Move On! Get Over it!
Dismissing you is a form of control to get you just to forget your hard times.
Narcissists have the habit of absolutely falling into any positivity concept they stumble across.
Mantras.
Affirmations.
The latest positivity coach or motivational speaker.
“Good vibes only” homeware.
“Laugh, live, love” signs up in their house.
They want to repel your bad days. They don’t want to invite anything other than those good vibes in.
They won’t hesitate to tell you to move on or get over something. They say it in a harsh way that has zero sympathy attached to it (surprise, surprise…).
Instead, it’s your fault for bringing the mood down and for their response to your negativity.
Move on, get over it, or get out of my face…
The Gaslight Effect
The gaslight is on and burning when the narcissist tries to control you with positivity. What you have to understand is – their positivity is not real. It’s there to keep themselves floating along nicely no matter what, and to keep you ‘keeping up’ with them.
They will repeatedly confuse how you feel about yourself, and during periods where you feel down can be some of the worst times.
Can’t be that bad.
You’ve got it so much easier than other people.
Soon enough, you’re left scratching your head and saying, “You know what? Maybe they’re right.”
That’s where they’ve got you, and that’s where the control will find you.
It is generated by the shallow belief that their worlds are amazing, and nobody can bring them down (fist bump).
Nothing is Right
The narcissist’s main aim is to put you in a position where nothing you do is right. It’s an unfortunate path for you to walk, because you won’t know which way is up or down.
You will find their constant obsession with ‘positive vibes’ nauseating. Eventually, this can lead to people genuinely squashing down their emotions and hiding them.
You feel shame, guilt, and embarrassment—all because you had a bad day.
Being Real is Being Better
Narcissists want to be strong to the world. They have it all – and they dominate! These dynamics raise the narcissist above all the chaos; above it all.
Everything’s great!
Meanwhile, we all (to the narcissist) look anxious and weak just by being real.

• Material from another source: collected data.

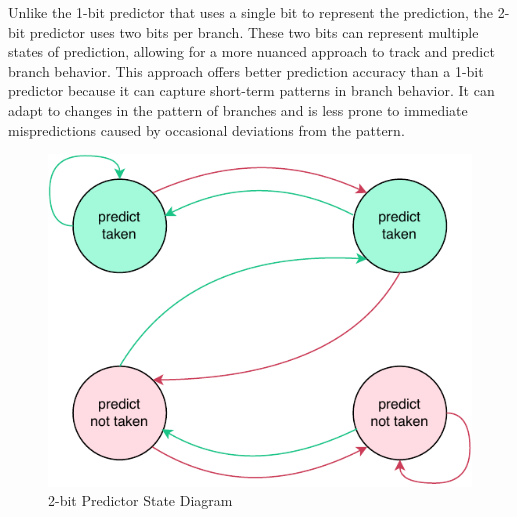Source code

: \documentclass[12pt,a4paper,oneside]{book} %
\begin{document}

Unlike the 1-bit predictor that uses a single bit to represent the prediction, the 2-bit predictor uses two bits per branch. These two bits can represent multiple states of prediction, allowing for a more nuanced approach to track and predict branch behavior. This approach offers better prediction accuracy than a 1-bit predictor because it can capture short-term patterns in branch behavior. It can adapt to changes in the pattern of branches and is less prone to immediate mispredictions caused by occasional deviations from the pattern.






\begin{figure}[H]
    \centering
    \includegraphics[width=.5\textwidth]{images/predictor/2-bit.pdf}
    \caption{2-bit Predictor State Diagram}
\end{figure}
\end{document}
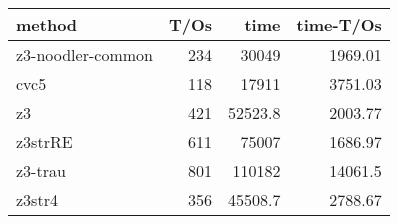 \begin{tabular}{lrrr}
\hline
 method            &   T/Os &     time &   time-T/Os \\
\hline
 z3-noodler-common &    234 &  30049   &     1969.01 \\
 cvc5              &    118 &  17911   &     3751.03 \\
 z3                &    421 &  52523.8 &     2003.77 \\
 z3strRE           &    611 &  75007   &     1686.97 \\
 z3-trau           &    801 & 110182   &    14061.5  \\
 z3str4            &    356 &  45508.7 &     2788.67 \\
\hline
\end{tabular}
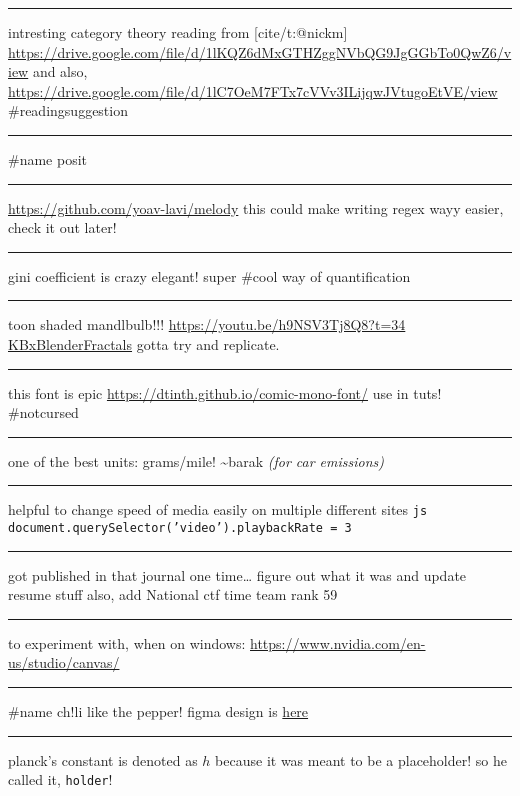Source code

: \documentclass[letterpaper]{article}
\begin{document}
\noindent\rule{\textwidth}{0.5pt}

intresting category theory reading from [cite/t:@nickm]
\url{https://drive.google.com/file/d/1lKQZ6dMxGTHZggNVbQG9JgGGbTo0QwZ6/view}
and also,
\url{https://drive.google.com/file/d/1lC7OeM7FTx7cVVv3ILijqwJVtugoEtVE/view}
\#readingsuggestion

\noindent\rule{\textwidth}{0.5pt}

\#name posit

\noindent\rule{\textwidth}{0.5pt}

\url{https://github.com/yoav-lavi/melody} this could make writing regex wayy
easier, check it out later!

\noindent\rule{\textwidth}{0.5pt}

gini coefficient is crazy elegant! super \#cool way of quantification

\noindent\rule{\textwidth}{0.5pt}

toon shaded mandlbulb!!! \url{https://youtu.be/h9NSV3Tj8Q8?t=34}
\href{KBxBlenderFractals.org}{KBxBlenderFractals} gotta try and
replicate.

\noindent\rule{\textwidth}{0.5pt}

this font is epic \url{https://dtinth.github.io/comic-mono-font/} use in tuts!
\#notcursed

\noindent\rule{\textwidth}{0.5pt}

one of the best units: grams/mile! \textasciitilde{}barak \emph{(for car emissions)}

\noindent\rule{\textwidth}{0.5pt}

helpful to change speed of media easily on multiple different sites
\texttt{js document.querySelector('video').playbackRate = 3}

\noindent\rule{\textwidth}{0.5pt}

got published in that journal one time\ldots{} figure out what it was and
update resume stuff also, add National ctf time team rank 59

\noindent\rule{\textwidth}{0.5pt}

to experiment with, when on windows:
\url{https://www.nvidia.com/en-us/studio/canvas/}

\noindent\rule{\textwidth}{0.5pt}

\#name ch!li like the pepper! figma design is
\href{https://www.figma.com/file/Z3qcCiUBVYOY8MZwlc6yS1/ch!li?node-id=0\%3A1}{here}

\noindent\rule{\textwidth}{0.5pt}

planck's constant is denoted as \(h\) because it was meant to be a
placeholder! so he called it, \texttt{holder}!
\end{document}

Wow – they’ve got it all together!
How do they do it – what a born leader!
Yes – the cries of strangers bellow through the halls for all to hear.
The narcissist manages to come out on top yet again.
Healthy people live in the real world. Not everything is terrible, but terrible things happen, even to us.
The impact of narcissistic toxicity can be real, and you might want to roll along with that ‘everything’s fine’ kind of vibe.
You don’t have to.
See the world as it is.
It’s okay when some days don’t go your way. The narcissist controls you with their false grandiose facade, and they can even get you to believe you’re the problem when you don’t reach for the sunshine the way they do.
Remember though – it’s an illusion.
Your bad days have a palace in this world!